Wednesday, March 8, 2017

BUTTERWEEDS

After the rain last night, the weatherman predicted a cloudy day, but the sun is shining and my thoughts turn to a cache of gold I saw today in a ditch—butterweeds blooming in a large colony. These robust flowers that belong to the sunflower family had been ignored by the wild and crazy mowers that destroy highway wildflowers, and I'm happy I saw them bloom before I depart for The Mountain in Tennessee. Last week, we brought a cluster of them indoors, and they lasted for a week, a lengthy stay for wildflowers.

The sunflower family produces some of the cheeriest blooms in the plant kingdom. I remember when my friend, Janet Faulk-Gonzales, decided to cultivate a field of sunflowers, designed a special card advertising them as "Radiant Faces," and sold them at the open market in downtown New Iberia, Louisiana for a short spell. As she was the sole caretaker for this agricultural project, she closed her business after farming one season of blooms. She decided that watering and weeding chores were too demanding as a "moonlighting" job.

Although sunflowers enjoy good press, butterweeds are regarded as noxious plants in some states; e.g., Ohio.
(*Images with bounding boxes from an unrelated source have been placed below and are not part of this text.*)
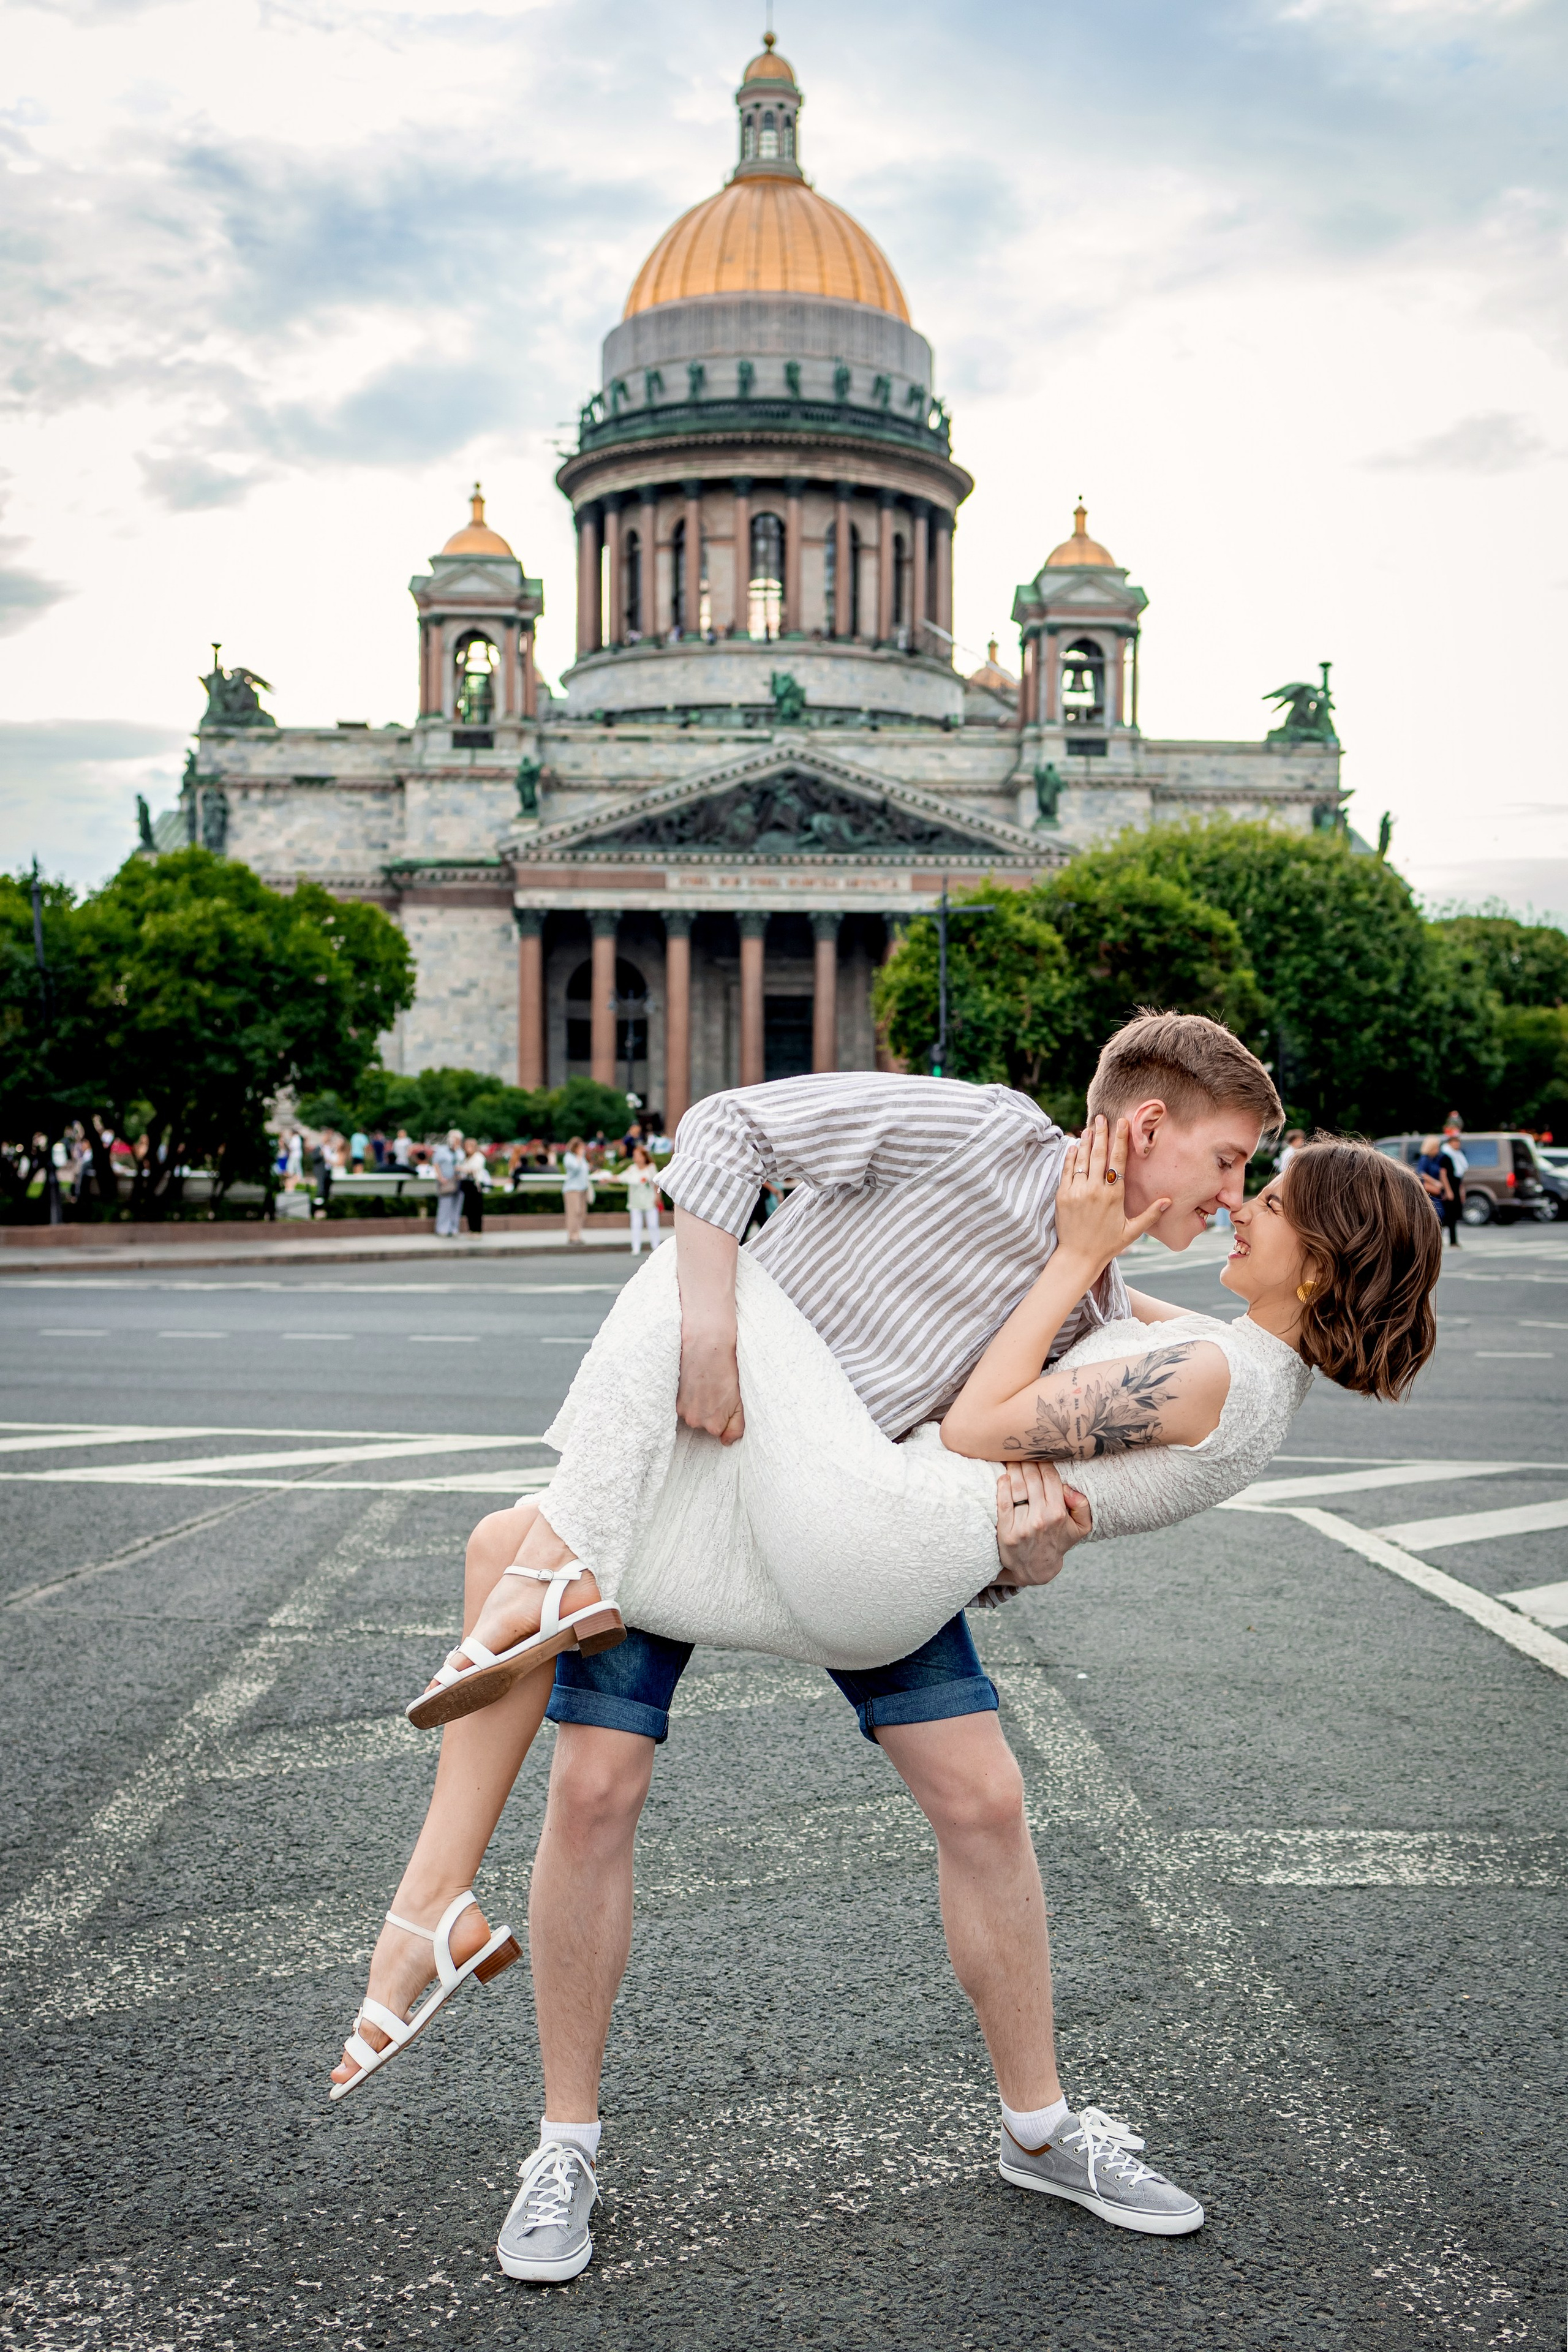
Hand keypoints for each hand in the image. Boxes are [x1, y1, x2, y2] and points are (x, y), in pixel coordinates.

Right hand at [677, 1321, 744, 1442]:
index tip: (723, 1398)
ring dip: (696, 1403)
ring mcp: (682, 1411)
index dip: (722, 1414)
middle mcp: (695, 1422)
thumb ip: (736, 1427)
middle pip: (703, 1422)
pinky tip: (693, 1383)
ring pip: (692, 1413)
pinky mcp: (672, 1399)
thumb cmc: (726, 1372)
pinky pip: (682, 1405)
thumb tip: (726, 1442)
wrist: (706, 1348)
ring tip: (703, 1385)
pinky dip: (687, 1396)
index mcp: (713, 1425)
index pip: (718, 1430)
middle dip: (708, 1410)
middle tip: (713, 1390)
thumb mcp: (739, 1402)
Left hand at [993, 1458, 1092, 1586]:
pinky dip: (1002, 1486)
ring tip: (1011, 1459)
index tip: (1038, 1453)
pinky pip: (1003, 1503)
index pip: (1050, 1477)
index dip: (1044, 1461)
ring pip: (1017, 1487)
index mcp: (1059, 1513)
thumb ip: (1082, 1506)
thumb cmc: (1058, 1541)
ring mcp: (1023, 1525)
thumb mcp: (1080, 1528)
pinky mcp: (1006, 1531)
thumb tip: (1068, 1488)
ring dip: (1013, 1469)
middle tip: (1022, 1452)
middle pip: (1032, 1478)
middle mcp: (1041, 1518)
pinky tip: (1003, 1477)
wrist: (1036, 1567)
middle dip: (1027, 1461)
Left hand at [1055, 1116, 1170, 1271]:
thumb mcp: (1132, 1231)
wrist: (1078, 1257)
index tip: (1121, 1123)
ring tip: (1089, 1127)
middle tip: (1101, 1116)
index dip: (1120, 1140)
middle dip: (1101, 1133)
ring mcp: (1077, 1192)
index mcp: (1113, 1196)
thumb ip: (1150, 1214)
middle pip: (1098, 1155)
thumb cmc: (1107, 1245)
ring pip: (1081, 1160)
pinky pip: (1067, 1171)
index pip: (1118, 1161)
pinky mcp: (1062, 1196)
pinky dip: (1070, 1156)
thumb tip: (1168, 1200)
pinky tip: (1073, 1145)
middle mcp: (1095, 1190)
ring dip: (1085, 1141)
Such prohibitions don't affect this wildflower's will to endure in other states, and in the early spring, our Louisiana mosquitoes stay busy pollinating them. (By the way, only the male mosquito feeds on nectar.) Also, the blooms of butterweeds are sometimes used in making dyes and are useful as well as beautiful.

Back in the late 70's, my botanist friend, Dr. Victoria Sullivan, who has notebooks filled with unpublished poetry, published a snippet about butterweeds in the Connecticut Fireside Review. This snippet is a better response to sighting a field of golden butterweed than this blog.

It's entitled "Wildflower":

Butterweeds decorate the ditch,
temptresses in the springtime,
yellow dresses waving
in the warm April sun,
hiding their sweet nectar,
anxious to give some bee a tumble.

In Tennessee, I've mistaken a field of rapeseed for butterweed, but the former belongs to another family of flowers cultivated and used for Canola oil. The sight of a sheet of the rapeseed in bloom is as pleasing a vision as the butterweed, so I'll have the opportunity to see another field of gold soon.

P.S. Happy International Women's Day. Enjoy your day off! You can see I'm honoring the suggestion to refrain from labor today by creating a shorter blog.